Write out, from the entries below, exactly the lines that run between the lines holding "right hip: (783, 430)" and "left eye: (706, 154)", inclusive, and stop there.

-- GIVEN RECORDS follows --

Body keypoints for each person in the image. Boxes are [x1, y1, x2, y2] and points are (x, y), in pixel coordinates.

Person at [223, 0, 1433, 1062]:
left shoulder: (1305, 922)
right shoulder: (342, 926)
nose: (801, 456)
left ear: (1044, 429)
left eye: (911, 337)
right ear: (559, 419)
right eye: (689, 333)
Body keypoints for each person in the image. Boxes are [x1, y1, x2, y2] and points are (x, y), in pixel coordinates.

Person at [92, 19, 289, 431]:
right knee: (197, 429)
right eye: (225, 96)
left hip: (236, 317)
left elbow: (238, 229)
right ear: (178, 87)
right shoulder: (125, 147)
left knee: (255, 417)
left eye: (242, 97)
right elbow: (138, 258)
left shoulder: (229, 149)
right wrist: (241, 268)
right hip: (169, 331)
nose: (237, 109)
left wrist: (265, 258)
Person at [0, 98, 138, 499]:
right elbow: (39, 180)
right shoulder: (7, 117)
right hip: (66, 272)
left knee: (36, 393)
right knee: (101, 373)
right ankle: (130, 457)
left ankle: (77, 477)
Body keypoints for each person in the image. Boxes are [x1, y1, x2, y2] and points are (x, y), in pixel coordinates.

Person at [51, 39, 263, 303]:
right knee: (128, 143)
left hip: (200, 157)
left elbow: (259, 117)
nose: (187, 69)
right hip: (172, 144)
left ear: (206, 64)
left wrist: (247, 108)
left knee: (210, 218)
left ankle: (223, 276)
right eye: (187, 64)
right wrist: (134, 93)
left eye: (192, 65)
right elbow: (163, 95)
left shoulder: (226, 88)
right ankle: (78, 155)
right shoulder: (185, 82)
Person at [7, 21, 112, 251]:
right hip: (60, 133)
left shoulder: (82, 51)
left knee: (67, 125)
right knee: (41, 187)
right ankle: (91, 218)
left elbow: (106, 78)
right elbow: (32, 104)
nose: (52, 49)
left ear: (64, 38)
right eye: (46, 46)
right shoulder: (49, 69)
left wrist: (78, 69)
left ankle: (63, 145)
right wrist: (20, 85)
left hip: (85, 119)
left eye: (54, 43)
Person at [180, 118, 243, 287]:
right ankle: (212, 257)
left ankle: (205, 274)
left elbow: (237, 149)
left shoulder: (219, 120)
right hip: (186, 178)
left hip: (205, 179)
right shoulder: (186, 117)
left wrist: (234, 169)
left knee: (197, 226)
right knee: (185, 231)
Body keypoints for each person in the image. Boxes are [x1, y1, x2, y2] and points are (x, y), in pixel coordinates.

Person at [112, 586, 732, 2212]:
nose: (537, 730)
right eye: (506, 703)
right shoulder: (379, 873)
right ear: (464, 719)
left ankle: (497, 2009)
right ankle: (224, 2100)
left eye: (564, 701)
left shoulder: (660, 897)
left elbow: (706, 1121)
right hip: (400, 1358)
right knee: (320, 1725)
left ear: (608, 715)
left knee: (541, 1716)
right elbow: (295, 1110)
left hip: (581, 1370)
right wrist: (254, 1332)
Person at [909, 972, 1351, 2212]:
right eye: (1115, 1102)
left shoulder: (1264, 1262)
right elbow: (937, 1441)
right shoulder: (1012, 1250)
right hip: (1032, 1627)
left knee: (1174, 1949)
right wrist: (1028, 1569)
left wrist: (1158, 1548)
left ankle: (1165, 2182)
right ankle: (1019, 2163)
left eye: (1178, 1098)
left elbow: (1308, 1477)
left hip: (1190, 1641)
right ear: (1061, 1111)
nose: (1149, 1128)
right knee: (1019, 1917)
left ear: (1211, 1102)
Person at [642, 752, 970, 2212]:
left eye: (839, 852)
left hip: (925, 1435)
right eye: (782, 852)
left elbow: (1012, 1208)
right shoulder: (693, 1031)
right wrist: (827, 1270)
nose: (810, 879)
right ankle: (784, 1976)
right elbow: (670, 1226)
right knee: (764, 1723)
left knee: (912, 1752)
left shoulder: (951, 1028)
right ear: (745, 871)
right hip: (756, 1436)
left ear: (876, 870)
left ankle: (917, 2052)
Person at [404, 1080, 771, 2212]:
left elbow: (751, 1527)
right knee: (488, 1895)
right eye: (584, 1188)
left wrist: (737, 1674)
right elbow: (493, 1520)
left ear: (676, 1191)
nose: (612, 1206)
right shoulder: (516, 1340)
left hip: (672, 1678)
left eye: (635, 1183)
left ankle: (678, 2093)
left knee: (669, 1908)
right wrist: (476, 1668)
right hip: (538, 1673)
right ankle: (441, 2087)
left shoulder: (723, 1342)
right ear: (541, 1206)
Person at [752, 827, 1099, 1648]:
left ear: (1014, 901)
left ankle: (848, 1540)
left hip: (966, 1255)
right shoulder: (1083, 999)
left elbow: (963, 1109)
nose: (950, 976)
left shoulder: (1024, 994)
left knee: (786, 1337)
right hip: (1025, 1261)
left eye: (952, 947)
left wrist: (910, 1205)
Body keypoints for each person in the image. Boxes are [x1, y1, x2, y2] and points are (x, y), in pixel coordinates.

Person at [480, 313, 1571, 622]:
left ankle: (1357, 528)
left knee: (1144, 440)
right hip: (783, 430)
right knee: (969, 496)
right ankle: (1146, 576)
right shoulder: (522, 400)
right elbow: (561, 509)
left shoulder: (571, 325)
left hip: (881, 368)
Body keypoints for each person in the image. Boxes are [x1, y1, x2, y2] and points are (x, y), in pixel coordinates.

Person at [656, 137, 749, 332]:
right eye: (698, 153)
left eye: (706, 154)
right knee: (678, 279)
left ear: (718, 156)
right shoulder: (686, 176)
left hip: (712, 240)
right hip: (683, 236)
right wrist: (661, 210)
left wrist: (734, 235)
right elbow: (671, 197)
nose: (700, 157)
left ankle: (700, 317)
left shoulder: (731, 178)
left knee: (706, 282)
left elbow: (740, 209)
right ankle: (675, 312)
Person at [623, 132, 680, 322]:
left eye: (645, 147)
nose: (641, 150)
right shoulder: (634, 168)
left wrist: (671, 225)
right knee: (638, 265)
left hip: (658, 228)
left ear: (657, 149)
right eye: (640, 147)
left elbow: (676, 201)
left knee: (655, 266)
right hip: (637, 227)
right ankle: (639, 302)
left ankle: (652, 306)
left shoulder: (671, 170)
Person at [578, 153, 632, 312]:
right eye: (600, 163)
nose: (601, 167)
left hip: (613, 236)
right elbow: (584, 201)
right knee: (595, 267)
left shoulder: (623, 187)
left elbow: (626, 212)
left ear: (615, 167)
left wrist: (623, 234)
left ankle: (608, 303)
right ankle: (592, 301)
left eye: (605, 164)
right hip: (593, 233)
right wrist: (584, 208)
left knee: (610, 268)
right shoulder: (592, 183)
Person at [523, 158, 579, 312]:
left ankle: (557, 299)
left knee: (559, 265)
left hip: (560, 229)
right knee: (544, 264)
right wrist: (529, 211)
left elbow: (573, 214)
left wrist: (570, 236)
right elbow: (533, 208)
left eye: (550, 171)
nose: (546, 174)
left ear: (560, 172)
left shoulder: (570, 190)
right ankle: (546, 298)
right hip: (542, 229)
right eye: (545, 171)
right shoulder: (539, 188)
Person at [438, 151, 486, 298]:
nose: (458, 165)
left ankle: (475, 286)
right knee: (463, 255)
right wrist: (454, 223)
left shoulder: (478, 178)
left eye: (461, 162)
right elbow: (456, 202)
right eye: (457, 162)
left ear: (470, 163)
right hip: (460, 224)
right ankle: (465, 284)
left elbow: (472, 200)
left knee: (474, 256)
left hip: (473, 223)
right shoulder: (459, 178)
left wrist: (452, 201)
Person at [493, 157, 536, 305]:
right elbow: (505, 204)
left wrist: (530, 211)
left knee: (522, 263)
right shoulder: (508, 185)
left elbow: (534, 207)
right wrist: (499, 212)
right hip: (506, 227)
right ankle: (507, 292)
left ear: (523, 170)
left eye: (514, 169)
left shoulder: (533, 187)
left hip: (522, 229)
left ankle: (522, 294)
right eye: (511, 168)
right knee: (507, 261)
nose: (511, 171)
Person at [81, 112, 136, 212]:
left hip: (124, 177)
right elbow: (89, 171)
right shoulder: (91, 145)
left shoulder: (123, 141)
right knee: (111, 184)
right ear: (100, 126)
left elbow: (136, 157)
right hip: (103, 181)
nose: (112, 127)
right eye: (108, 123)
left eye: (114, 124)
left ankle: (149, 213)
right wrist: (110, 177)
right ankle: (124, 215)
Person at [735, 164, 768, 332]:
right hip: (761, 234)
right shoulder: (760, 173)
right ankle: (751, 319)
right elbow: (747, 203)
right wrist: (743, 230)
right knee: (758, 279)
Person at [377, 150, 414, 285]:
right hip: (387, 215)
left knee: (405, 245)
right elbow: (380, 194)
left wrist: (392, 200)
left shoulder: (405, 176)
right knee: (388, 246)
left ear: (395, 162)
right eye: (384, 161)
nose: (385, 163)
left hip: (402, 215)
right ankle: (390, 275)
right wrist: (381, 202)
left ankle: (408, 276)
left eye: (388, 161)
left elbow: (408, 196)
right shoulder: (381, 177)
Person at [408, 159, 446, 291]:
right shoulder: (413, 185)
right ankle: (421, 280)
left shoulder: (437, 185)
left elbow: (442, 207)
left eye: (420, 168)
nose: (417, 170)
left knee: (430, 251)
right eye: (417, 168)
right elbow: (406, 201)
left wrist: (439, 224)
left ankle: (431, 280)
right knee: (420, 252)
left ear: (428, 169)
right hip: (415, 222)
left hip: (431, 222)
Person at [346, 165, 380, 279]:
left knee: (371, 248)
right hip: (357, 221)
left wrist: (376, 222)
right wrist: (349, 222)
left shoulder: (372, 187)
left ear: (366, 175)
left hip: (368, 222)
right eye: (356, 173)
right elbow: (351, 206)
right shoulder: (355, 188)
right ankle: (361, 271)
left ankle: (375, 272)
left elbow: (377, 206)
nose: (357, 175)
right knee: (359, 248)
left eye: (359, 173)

-- GIVEN RECORDS concluded --

**WRITTEN SOLUTION**
right hip: (783, 430)
right knee: (969, 496)
right ankle: (1146, 576)
right shoulder: (522, 400)
right elbow: (561, 509)
left shoulder: (571, 325)
left hip: (881, 368)
Body keypoints for each person in the image. Boxes are [x1, y1, x2, y2] and points are (x, y), in pixel coordinates.

Person at [656, 137, 749, 332]:
right eye: (698, 153)
left eye: (706, 154)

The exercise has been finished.